|Amusingly Obscure Kanji - 5/6
||[May. 6th, 2005|11:50 am]
Kanji of the Day
(RI / kozato(i))
So, I thought I'd do weekly entries focusing on kanji that are sort of fun to know without necessarily being the sort of kanji that you need to know. Sometimes, random knowledge can be cool!
This kanji above is very near and dear to me (some of you probably recognize it already and are shaking your heads in disdain). This is the character to which I owe my namesake, Rikoshi.
Sensei shall now tell you a story.
Ever since I began studying Japanese, I've been a total kanji nut.

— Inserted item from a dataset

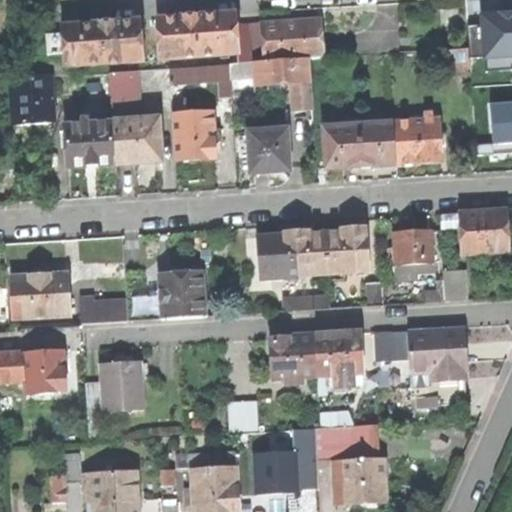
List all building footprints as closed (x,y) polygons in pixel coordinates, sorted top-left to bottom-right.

I've always been fascinated by them, and I think that the way that Chinese characters made the transition into Japanese has led to some really nifty 'tricks' that one can do with kanji. Sometimes, out of boredom, or even just intentionally, I would sift through lists of kanji and check out ones that caught my eye.
This character above was one such character. At its base is 利 ri, which means 'advantageous' or 'beneficial' (it also means 'interest' in a monetary sense). The radical on the left is 忄 risshin-ben; this is an adapted version of the character 心 kokoro, and it signifies things having to do with 'heart' or 'emotion.'
As soon as I saw this character, I thought it was a really neat combination of parts, and I also that it looked really pretty (even though it can be a pain in the ass to write by hand). The meaning listed in the dictionary was clever. There's a word for 'clever' in Japanese that's usually written as 利口 rikou, but is sometimes seen as 悧巧.
One of the other things that I love to do is create names. I'm a writer, and coming up with names is always difficult, but I love the challenge. When I saw this 'ri' character, I knew that I had to somehow form a name from it. I decided that it should be a Japanese male name, one that was invented but that still sounded 'real.' For those of you who don't know, a great many Japanese male names are three syllables long and end in '-shi' (Hiroshi, Takeshi, Satoshi, Kiyoshi, Takashi, Tsuyoshi, Yasushi, and so on). So, this left with with a 'Ri' and a 'shi' for two of the three syllables. A name ending in '-rishi' doesn't sound very natural in Japanese (and 利子 rishi is the Japanese word for 'interest,' again). Therefore, I was looking at 'Ri__shi' for a name. 'Ko' sounded like a good syllable to fill the gap... but what character would be good to use?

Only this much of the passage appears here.